My problem is that I want to replace some of existing Fortran subroutines with CUDA C functions to accelerate the calculation. Mixing programming is not a big deal. The issue is that I want to minimize data transfer between host and device memory and don’t know if it is possible.
The logical flow looks like this “Fortran” --> “CUDA initialization” --> “Fortran” --> “CUDA kernel functions” --> “Fortran”
There are two huge arrays that remain constant in the calculation. I want to copy them from the host memory to device memory in the “CUDA initialization” stage, so that the “CUDA kernel functions” can access these two huge arrays. Since the size of the arrays is large, it is not possible to store them into device constant memory (which can seen from both host and device sides). So, the first question is that is this possible to do such kind of coding? The second question is if I store them into device global memory, how can I access them in kernel functions (by defining device global variables?)? Thanks for any input!
Yes, global variables are persistent between kernel calls, and it is indeed a good idea to save PCIe bandwidth by keeping large arrays on the device rather than copying forth and back between host and device.
If the arrays are constant size, just declare them on the device and use cudaMemcpyToSymbol() to copy between host and device.
Otherwise, use cudaMalloc() and cudaMemcpy() to dynamically allocate device memory and fill it from the copy on the host, and pass the pointer to it as an argument to your kernel.
Btw., constant memory cannot be seen from the host side, you have to copy the contents using cudaMemcpy()/cudaMemcpyToSymbol() just as with every other device memory.
subroutine vadd( A, B, C )
real(4), dimension(:) :: A, B, C
real(4), device, allocatable:: Ad(:), Bd(:), Cd(:) ! << declaring arrays on the GPU
integer :: N
N = size( A, 1 )
allocate( Ad(N), Bd(N), Cd(N) ) ! << allocating arrays on the GPU
Ad = A(1:N) ! << copies the data to the GPU
Bd = B(1:N)
call vaddkernel<<<(N+31)/32,32>>>( Ad, Bd, Cd, N ) ! << calling a kernel and telling it the arrays to work on
! could call other kernels here
C(1:N) = Cd ! << copy results back from GPU
deallocate( Ad, Bd, Cd ) ! << free up GPU memory
You will need a glue layer in C anyway (e.g., Fortran subroutine calls C function which then invokes the kernel).

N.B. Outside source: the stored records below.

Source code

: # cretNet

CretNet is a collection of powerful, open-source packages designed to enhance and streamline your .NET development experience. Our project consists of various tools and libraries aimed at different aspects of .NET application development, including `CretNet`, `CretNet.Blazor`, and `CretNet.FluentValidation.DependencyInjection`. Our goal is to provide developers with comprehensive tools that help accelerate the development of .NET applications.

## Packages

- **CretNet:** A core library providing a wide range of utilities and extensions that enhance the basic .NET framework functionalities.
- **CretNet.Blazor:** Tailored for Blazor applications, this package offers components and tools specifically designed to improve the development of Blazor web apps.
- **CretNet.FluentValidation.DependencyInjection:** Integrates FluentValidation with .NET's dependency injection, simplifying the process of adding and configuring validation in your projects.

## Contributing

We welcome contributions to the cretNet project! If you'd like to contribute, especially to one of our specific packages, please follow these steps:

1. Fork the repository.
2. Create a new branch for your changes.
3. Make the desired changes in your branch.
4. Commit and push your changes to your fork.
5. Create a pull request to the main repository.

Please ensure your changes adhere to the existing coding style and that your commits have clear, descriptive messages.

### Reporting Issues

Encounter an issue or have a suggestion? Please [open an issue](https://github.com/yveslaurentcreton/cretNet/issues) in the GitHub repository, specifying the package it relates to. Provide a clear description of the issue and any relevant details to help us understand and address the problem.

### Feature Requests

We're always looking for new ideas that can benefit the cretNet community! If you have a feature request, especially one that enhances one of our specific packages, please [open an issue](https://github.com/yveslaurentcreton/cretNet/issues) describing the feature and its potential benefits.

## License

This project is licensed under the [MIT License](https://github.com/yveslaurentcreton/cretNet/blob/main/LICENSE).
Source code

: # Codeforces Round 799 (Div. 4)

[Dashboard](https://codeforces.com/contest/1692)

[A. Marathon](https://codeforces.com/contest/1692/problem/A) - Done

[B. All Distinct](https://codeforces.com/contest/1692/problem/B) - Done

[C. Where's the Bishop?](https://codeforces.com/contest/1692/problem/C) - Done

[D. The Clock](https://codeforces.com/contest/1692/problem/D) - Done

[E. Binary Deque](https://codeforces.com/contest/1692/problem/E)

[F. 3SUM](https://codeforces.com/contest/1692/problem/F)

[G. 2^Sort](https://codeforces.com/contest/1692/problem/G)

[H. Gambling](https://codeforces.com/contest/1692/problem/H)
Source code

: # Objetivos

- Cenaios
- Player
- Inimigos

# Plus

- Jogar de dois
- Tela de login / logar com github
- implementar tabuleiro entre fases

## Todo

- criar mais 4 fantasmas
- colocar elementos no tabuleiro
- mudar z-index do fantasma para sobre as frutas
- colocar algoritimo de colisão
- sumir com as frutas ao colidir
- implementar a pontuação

So just keep the device pointers within that glue layer and don’t expose them to the Fortran side.
You don’t need extra files for the glue layer, though - just put them into the .cu file. And don’t forget to declare the glue layer functions as [font=“Courier New”]extern “C”[/font]!
I am aware of the pgi CUDA fortran compiler but currently have no budget to but the compiler. That is why I want to do mixing language programing, which I successfully did several tests using gcc compilers.